## Tarefa
Transcreva, do texto sobre o guia de sítios para comer bem e barato, o trecho que começa em “Durante anos, amigos” e segue até “contracapa do livro.”.

## Texto para análise
Durante anos, amigos e família, em viagem por uma qualquer terra maravilhosa de Portugal, quando queriam parar para almoçar ou jantar, pegavam no telefone e, invariavelmente, recorriam a um e a outro jornalista para saber onde se comia bem. E eles sabiam. Onde quer que uma pessoa andasse. E sabiam que pratos eram ali afamados e que histórias contavam essas cozinhas. No início de 2023, Francisco Camacho, editor da Leya, chamou-os com o intuito de fazer um guia de sítios para “quem gosta de comer bem e barato”, como lemos na contracapa do livro.
“Para mim, começou um bocadinho pelo todo-o-terreno e com as voltas aí pelo país, como a primeira vez em que se fizeram os Caminhos de Santiago de UMM, de Trancoso a Santiago de Compostela. A gente nessas coisas passa de facto em sítios extraordinários e vai-lhe ganhando o gosto”, recorda Rui Cardoso. “Temos muitos quilómetros de estrada. Ainda antes de haver campeonatos em Portugal de todo-o-terreno havia os passeios do Clube Aventura. Era a Ronda dos Castelos, na zona Centro, lembras-te? Eram os Caminhos de Santiago. Esses passeios permitiam outra descoberta do território”, recua no tempo António Catarino.

## Material de estudo
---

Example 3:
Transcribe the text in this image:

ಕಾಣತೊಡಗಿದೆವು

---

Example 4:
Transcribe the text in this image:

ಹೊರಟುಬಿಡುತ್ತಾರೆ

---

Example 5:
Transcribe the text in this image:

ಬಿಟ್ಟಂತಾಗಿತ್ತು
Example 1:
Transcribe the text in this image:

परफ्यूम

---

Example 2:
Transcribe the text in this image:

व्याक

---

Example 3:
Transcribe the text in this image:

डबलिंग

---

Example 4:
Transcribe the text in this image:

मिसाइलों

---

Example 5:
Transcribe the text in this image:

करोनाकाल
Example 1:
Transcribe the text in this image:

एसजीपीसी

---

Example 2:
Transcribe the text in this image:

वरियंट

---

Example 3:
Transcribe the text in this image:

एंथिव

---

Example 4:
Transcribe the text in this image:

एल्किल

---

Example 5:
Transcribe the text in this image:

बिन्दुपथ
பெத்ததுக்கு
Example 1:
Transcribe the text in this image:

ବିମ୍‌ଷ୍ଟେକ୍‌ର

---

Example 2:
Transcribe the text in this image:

## Resolução escrita
Durante anos, amigos e família, em viagem por uma qualquer terra maravilhosa de Portugal, quando queriam parar para almoçar ou jantar, pegavam no telefone e, invariavelmente, recorriam a um e a outro jornalista para saber onde se comia bem. E eles sabiam. Onde quer que uma pessoa andasse. E sabiam que pratos eram ali afamados e que histórias contavam essas cozinhas. No início de 2023, Francisco Camacho, editor da Leya, chamou-os com o intuito de fazer um guia de sítios para “quem gosta de comer bem e barato”, como lemos na contracapa do livro.